With his two grown children and three grandsons far away in the US and South Korea, the then-73-year-old Korean immigrant in Brazil spent most of his time watching Korean TV in his Sao Paulo home or passing the time at a nearby park.
Then an idea from his son, worried about his empty-nester father, changed everything.
At first reluctantly, Lee started to draw for his grandsons -- Arthur, Allan and Astro, whom he missed dearly -- and posted the drawings on Instagram with the help of his wife and son.
Art and social media, which had no personal meaning for Lee until then, slowly became a means to tell stories about his life, send love to his dear ones and reconnect with the world.
Four years and nearly 500 postings later, Lee and his wife An Kyong-ja are social media icons, having endeared themselves to over 387,000 followers on Instagram.
|Lee Chan-jae and his wife, An Kyong-ja|
“I am living a new life now,” said Lee, now 77, sitting alongside his wife during an interview with The Korea Herald in Seoul earlier this week.
“Who would have thought? I was a retiree who had nothing else to do except go to the park.”
The couple’s story has been carried by international media, including BBC and Al Jazeera, and made into a book, “Looking Back, Life Was Beautiful,” which was released in Korea earlier this year. They had a solo art exhibition in Brazil and Seoul and recently won the international Webby Award. Prints of Lee’s drawings are now available for sale.
During the interview, An, Lee’s wife, shared how a passerby recognized them on the street just a few days earlier after they appeared on Korean TV. The couple moved back to Korea in 2017 and now live in Bucheon, west of Seoul, a five-minute walk from the home of their daughter and two teenage grandsons.
Lee Miru, the daughter who accompanied the couple to the interview, said Arthur, 15, and Allan, 14, are proud of their grandparents.
“Like any boy their age, they’re into YouTube and mobile games.

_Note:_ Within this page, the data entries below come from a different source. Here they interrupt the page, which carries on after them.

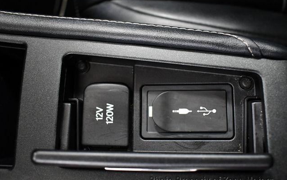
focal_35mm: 37
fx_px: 289
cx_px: 144
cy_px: 92
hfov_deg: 52.7
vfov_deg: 34.4
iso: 3200
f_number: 3.5
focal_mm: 18
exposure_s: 1/80
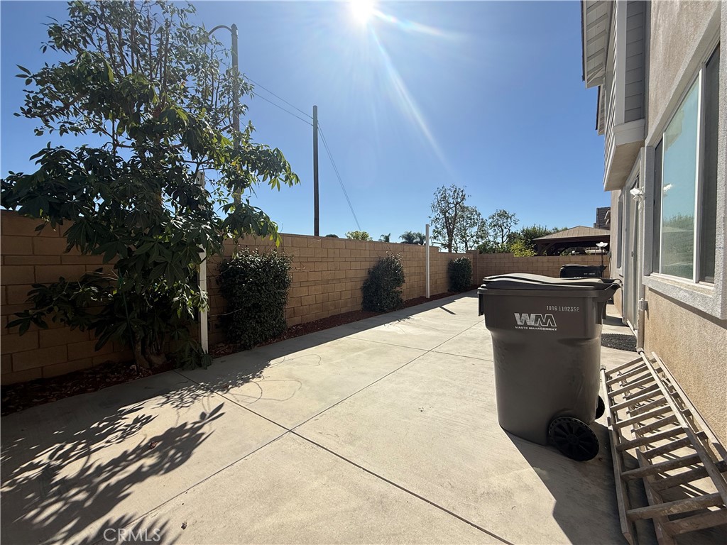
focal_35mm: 14
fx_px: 294
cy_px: 272
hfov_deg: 102.1
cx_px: 364
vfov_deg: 85.7
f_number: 2.2
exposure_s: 1/2841
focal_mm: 2.22
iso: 50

They don’t do Instagram that much, but I know they check their grandparents’ account from time to time. They won’t say anything, though,” she said.

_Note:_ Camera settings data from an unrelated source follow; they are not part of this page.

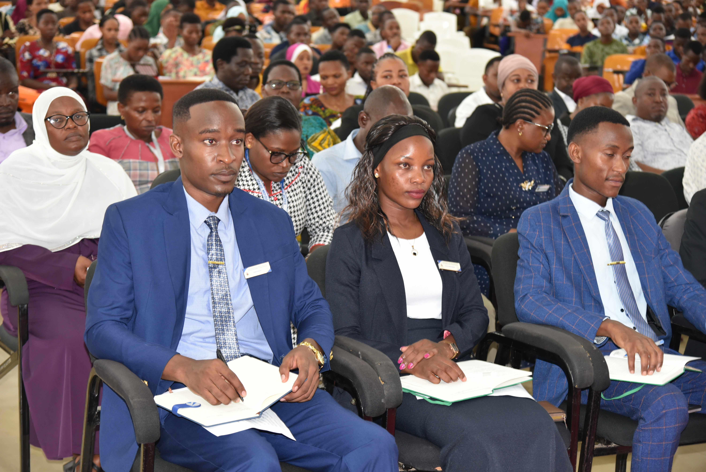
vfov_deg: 19.5
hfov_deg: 28.8
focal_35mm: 70
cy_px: 236
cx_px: 353
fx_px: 1373
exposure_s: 1/60
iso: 1100
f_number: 4
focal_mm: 70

For the senior Lee, the journey was also about discovering a new self, or the artist inside him.
“At first, I didn’t know what to draw. I have never drawn seriously in my life,” he said. “I first drew rough sketches with pencils and pens and then moved onto watercolors. I have tried different techniques and styles. I know nothing about oil painting, so I leave that.”
Now he can say without hesitation that his personal style is drawing with a few bold stokes of the brush.
His works cover a wide range of themes -- from dinosaurs, which the boys loved when they were younger, to Korean culture, his own memories of the past and the K-pop juggernaut BTS, the boys’ current fascination.
|Lee draws pictures and his wife An writes stories to go with them. (Instagram@drawings_for_my_grandchildren)|
|Their work touches on a variety of themes, including snippets of the couple’s life together as well as the boys' interests. Seen here is Lee's rendering of K-pop group BTS. (Instagram@drawings_for_my_grandchildren)|
He paints diligently, trying to post one image a day on Instagram.
“If I don’t post for two days in a row, I feel uneasy, because there are so many followers waiting for a new post,” he said.
An believes maybe they were meant to be doing what they are doing now.
Back in 1963, she met her husband while preparing for a poetry and art exhibition at Seoul National University. Both were attending SNU. He drew an illustration for a poem she wrote, and that was the beginning of their five-decade relationship.
What they gained from the Instagram project was more than fame or money. It’s about having that sense of purpose in life, they said.
“We go out and see things with interest. We look for ideas for our next Instagram post. We take interest in children, animals, the lives of other old people, and try to learn what’s going on in the world,” the wife said. The daughter added her parents have become younger at heart.
Emboldened, the couple are now more willing to try new things. An is working on a short story that she hopes to publish, and Lee is hoping to rekindle his passion for singing. He once dreamed of becoming a singer, he revealed.
Now, because of hearing loss, it has become difficult for him to sing on pitch. Still, he wants to try before it’s too late.
“We are leaving our drawings and stories for our grandchildren. Why not some music?” An said.